P3406 - Utilization of a Novel Artificial Intelligence Algorithm for Assessment and Categorization of Endoscope Instrument Channel Defects With Borescope Inspection
Sagar Shah, MD1, Michael Humason, 2, V. Raman Muthusamy, MD, MAS1 1UCLA, Los Angeles, CA; 2BH2 Innovations, Inc., Newbury Park, CA
Introduction: The evaluation of endoscope instrument channels with borescopes is an area of significant interest given its relevance to infection control and endoscope functionality. Several studies have demonstrated that borescopes can effectively detect defects such as scratches, stains, crimps, fluid droplets and foreign objects. Current practices for endoscope inspection post-reprocessing lack standardization and inspection quality is highly dependent on technician experience, resulting in considerable interobserver variability. The application of artificial intelligence (AI) to aid in borescope image interpretation may facilitate the standardization of this process.

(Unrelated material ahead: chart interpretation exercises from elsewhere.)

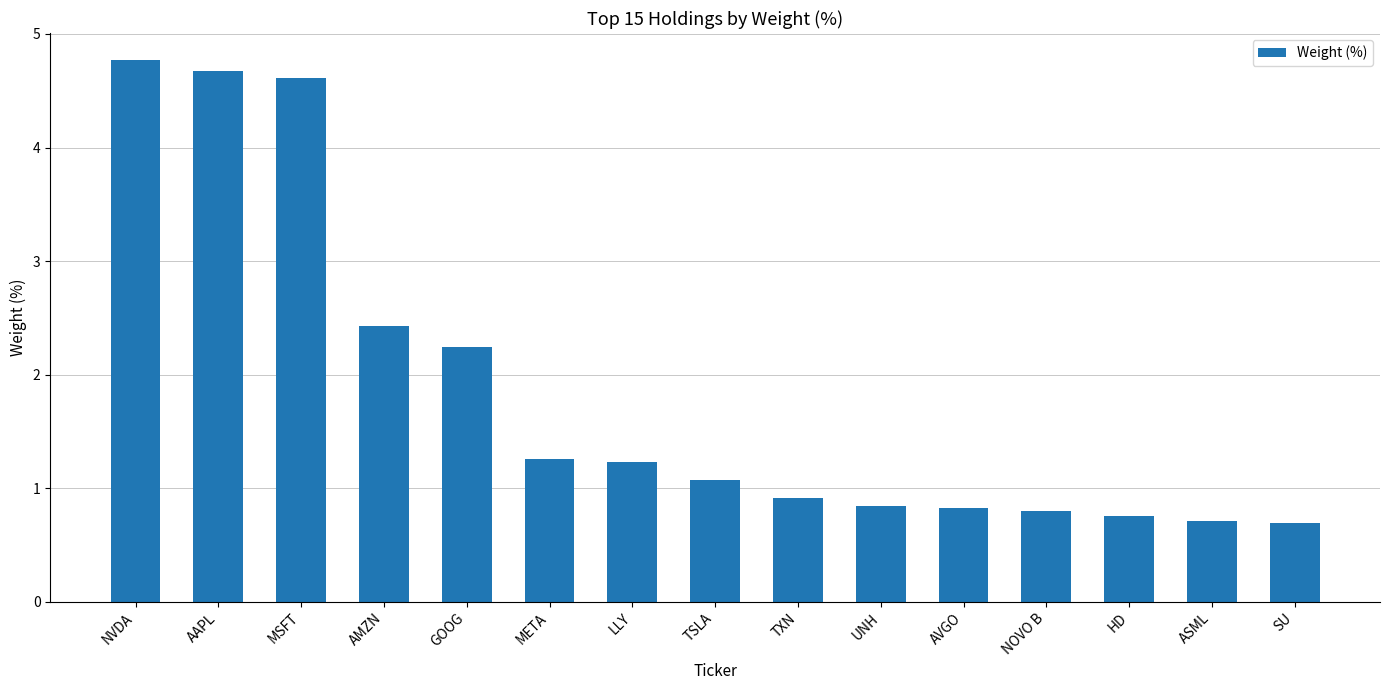

Reading left to right, extract all data points from this chart.

NVDA=4.8	AAPL=4.7	MSFT=4.6	AMZN=2.4	GOOG=2.2	META=1.3	LLY=1.2	TSLA=1.1	TXN=0.9	UNH=0.8	AVGO=0.8	NOVO B=0.8	HD=0.8	ASML=0.7	SU=0.7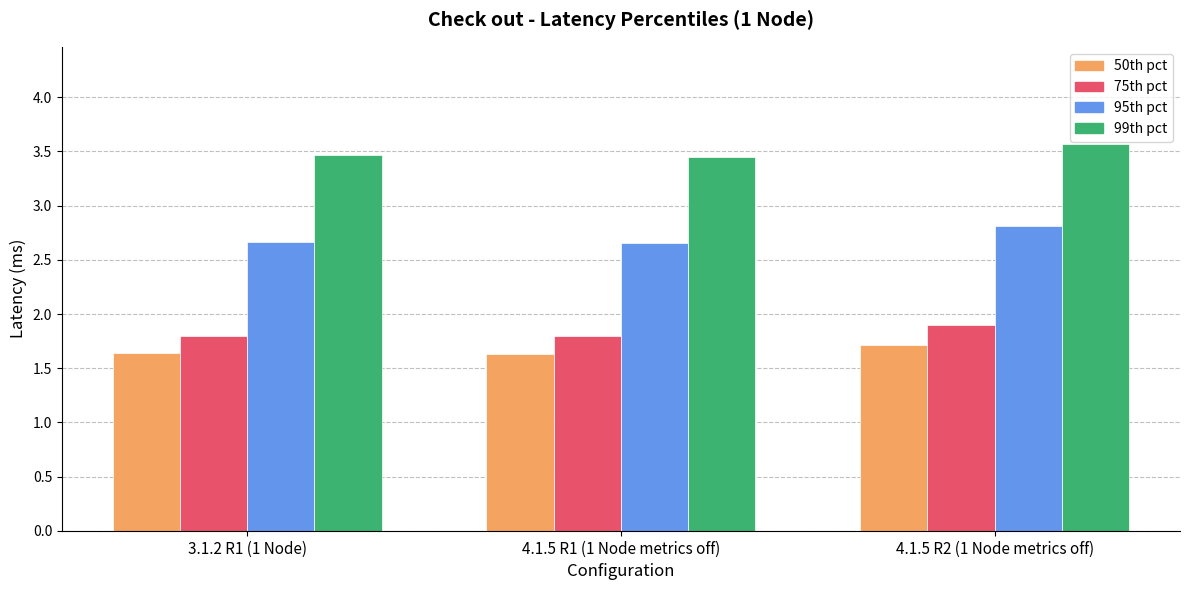

What are all the series names shown in the legend?

50th pct, 75th pct, 95th pct, 99th pct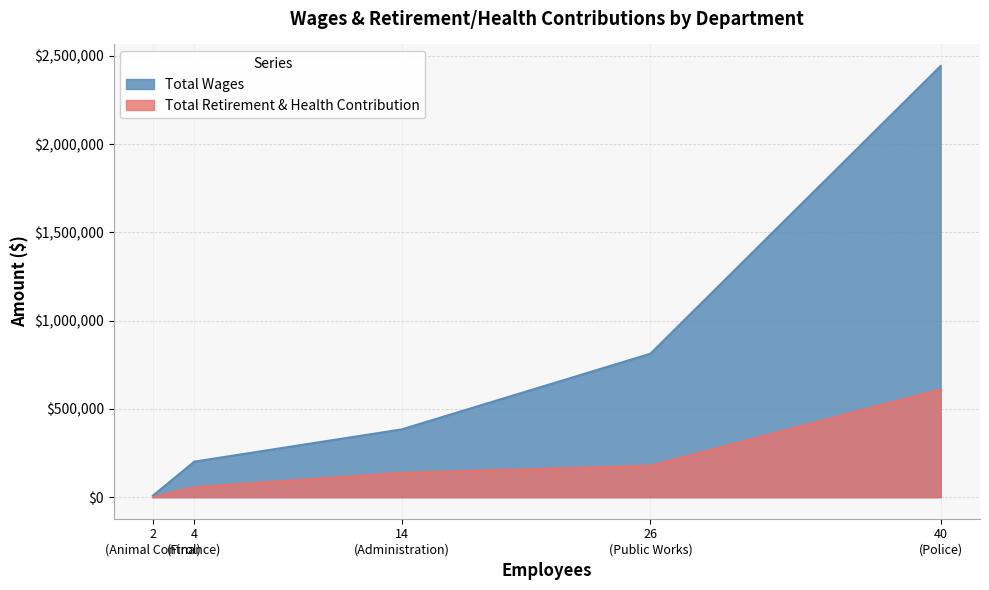

True or false: Total Wages and Total Retirement & Health Contribution intersect in this chart.

False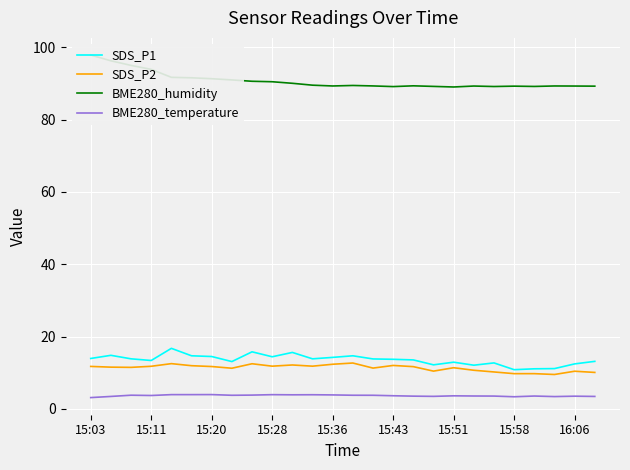

What is the total value across all series at 13?

120.5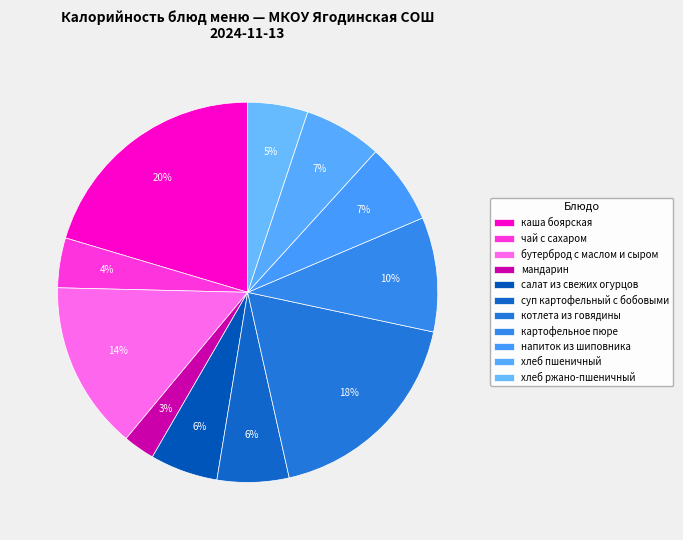

Combined, what portion of the pie is картофельное пюре and суп картофельный с бобовыми?

15.8%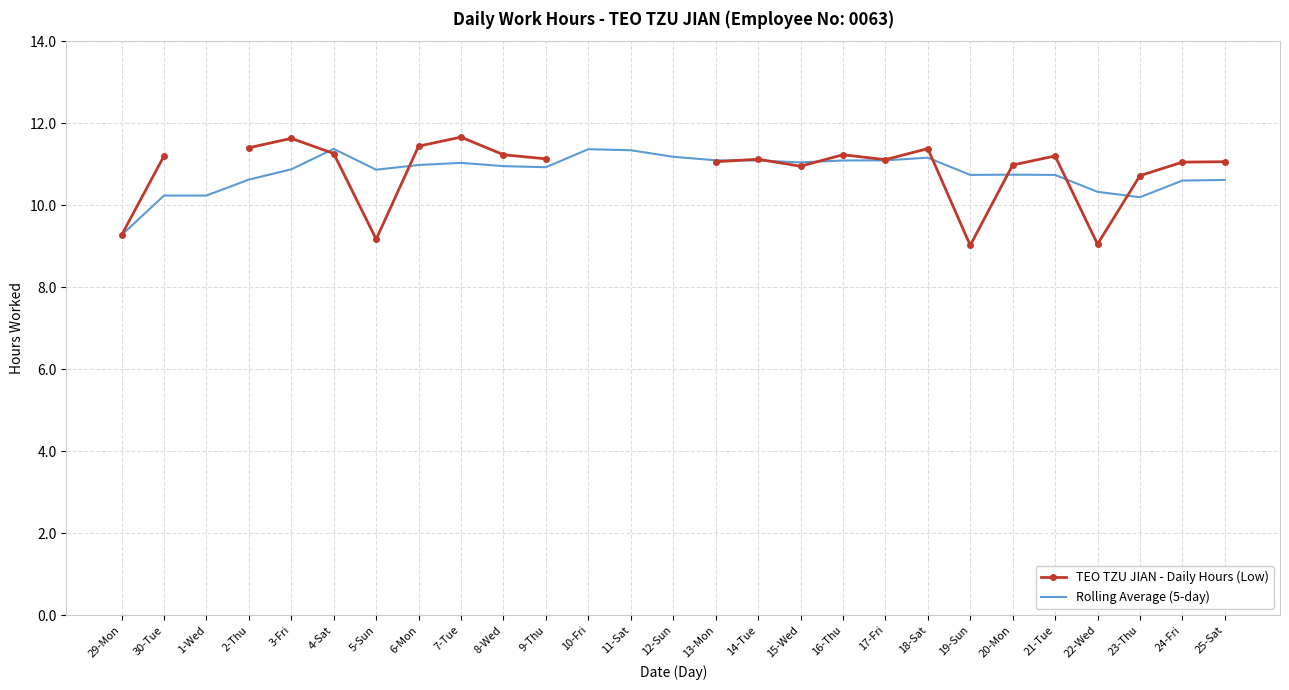

What is the label of the 5th point from the right?

21-Tue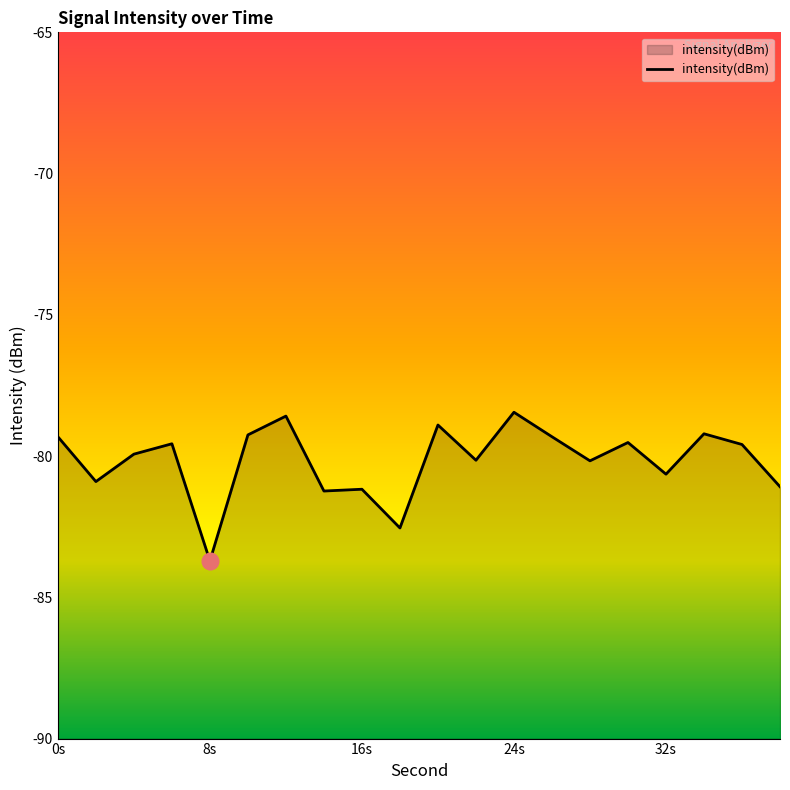

The value at 6 is -111.7. True or false?

False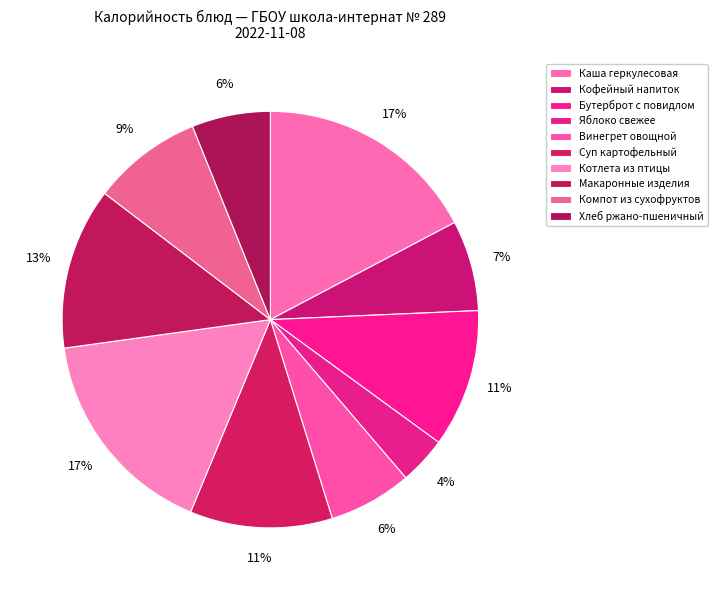

What percentage do Макаронные изделия and Компот из сухофруктов together represent?

21.1%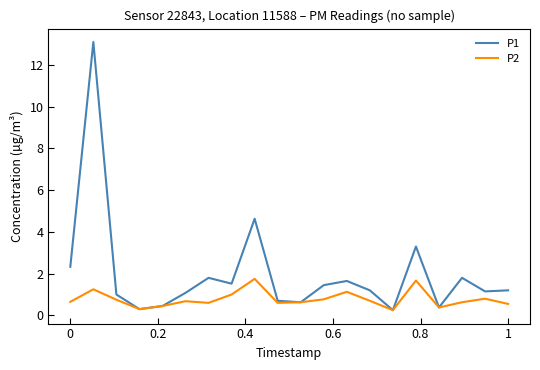

What is the highest value of the P2 series?

1.8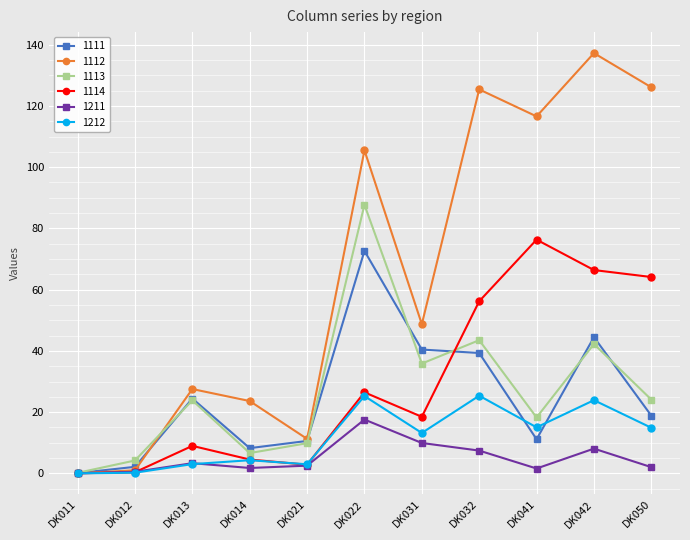

At which category is the sum across all series the highest?

DK022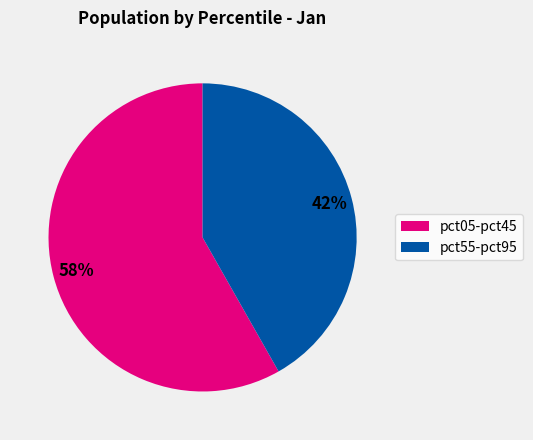

Does any single category account for the majority?

Yes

Methods: The working channels of endoscopes and bronchoscopes used at a single tertiary center between August 2022 and May 2023 were inspected with a video borescope (FIS-007 Flexible Inspection Scope, Healthmark Industries Co). Video recordings were manually reviewed by a single, expert reviewer. Results of the manual review served as the ground truth against which a novel AI algorithm (WatchDog Endo AI™, BH2 Innovations Inc.) was evaluated. The software identified the number of scratches, stains, crimps, droplets, and peeling. The sensitivity, specificity, and accuracy were evaluated for each type of defect on a per-inspection basis. Receiver operating characteristic (ROC) curves were constructed to evaluate the accuracy of WatchDog across a variety of diagnostic thresholds.
Results: The AI algorithm was used to perform 51 borescope inspections of 48 unique endoscopes. On a per-inspection basis, the AI system detected a median of 36 scratches (IQR 74.5), 1 area of peeling (IQR 5.5), 16 stains (IQR 32.5), 5 droplets (IQR 14.5) and 7 crimps (IQR 12). The overall accuracy for scratches, peeling, droplets, crimps and stains were 80%, 75%, 47%, 65% and 65%, respectively. (Table 1) The area under the receiver operating characteristics (ROC) curves were 0.78, 0.79, 0.60, 0.76, and 0.76, respectively. Figure 1 depicts the ROC curves for scratches, peeling, droplets, crimps and stains.
Discussion: An AI algorithm showed promise in identifying and classifying borescope findings when compared to an expert reviewer. Manual inspection of endoscope working channels with borescopes currently lacks standardization and is a time- and focus-intensive process. Future advancements in this technology could improve quality control of inspections and augment decision-making pertaining to endoscope reprocessing.
Figure: Figure 1. Receiver operating characteristic (ROC) curves for artificial intelligence algorithm in detecting various defects within the endoscopic channel. AUC; area under the curve
Disclosures:
Sagar Shah indicated no relevant financial relationships.
Michael Humason indicated no relevant financial relationships.
V. Raman Muthusamy: Boston Scientific – Consultant, Grant/Research Support. Capsovision – Stock Options. Endogastric Solutions – Advisory Committee/Board Member. Motus GI – Advisory Committee/Board Member.
Sagar Shah, MD1, Michael Humason, 2, V. Raman Muthusamy, MD, MAS1. P3406 - Utilization of a Novel Artificial Intelligence Algorithm for Assessment and Categorization of Endoscope Instrument Channel Defects With Borescope Inspection, ACG 2023 Annual Scientific Meeting Abstracts. Vancouver, BC, Canada: American College of Gastroenterology.